- _INPUT RECORDS_
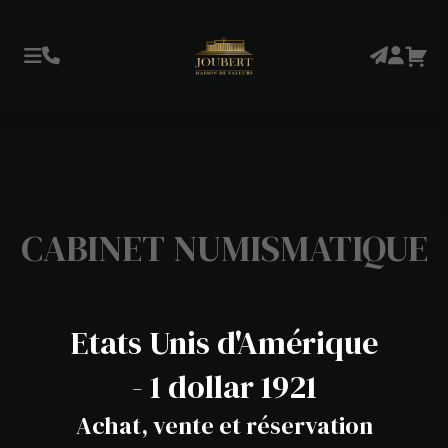
CABINET NUMISMATIQUE
Etats Unis d'Amérique
- 1 dollar 1921
Achat, vente et réservation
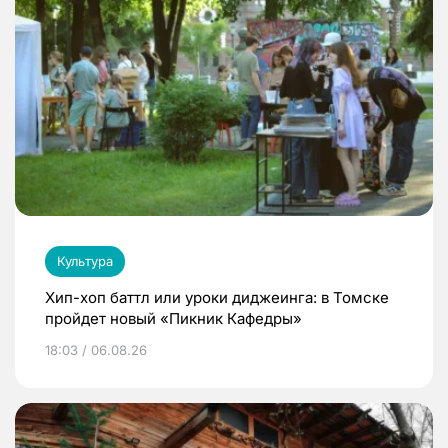
Культура
Хип-хоп баттл или уроки диджеинга: в Томске
пройдет новый «Пикник Кафедры»
18:03 / 06.08.26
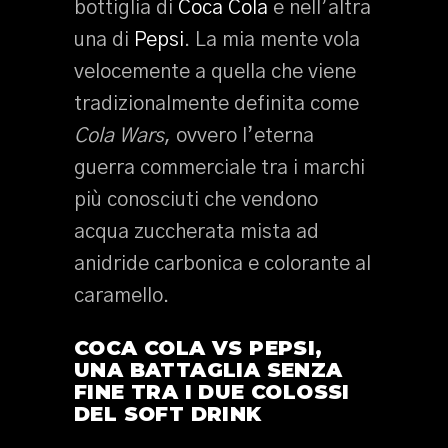
bottiglia di
Coca Cola
e nell’altra
una di
Pepsi
. La mia mente vola
velocemente a quella che viene
tradizionalmente definita come
Cola Wars
, ovvero l’eterna
guerra commerciale tra i marchi
più conosciuti che vendono
acqua zuccherata mista ad
anidride carbonica e colorante al
caramello.
COCA COLA VS PEPSI,
UNA BATTAGLIA SENZA
FINE TRA I DUE COLOSSI
DEL SOFT DRINK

- _DIRECTIVE_
Rewrite the text from all of the rows above, replacing "Cola Wars" with "Guerre della Cola" and changing nothing else. Leave the pictures out of your answer.

- _RESULT FOR THIS TASK_
CABINET NUMISMATIQUE
Etats Unis d'Amérique
- 1 dollar 1921
Achat, vente et réservation
Культура
Хип-хоп баттл или уроки диджеинга: в Томске
пройдет новый «Пикник Кафедры»
18:03 / 06.08.26
bottiglia di
Coca Cola
e nell’altra
una di
Pepsi
. La mia mente vola
velocemente a quella che viene
tradizionalmente definita come
Guerre della Cola
, ovvero l’eterna
guerra commerciale tra i marchi
più conosciuti che vendono
acqua zuccherata mista ad
anidride carbonica e colorante al
caramello.
COCA COLA VS PEPSI,
UNA BATTAGLIA SENZA
FINE TRA I DUE COLOSSI
DEL SOFT DRINK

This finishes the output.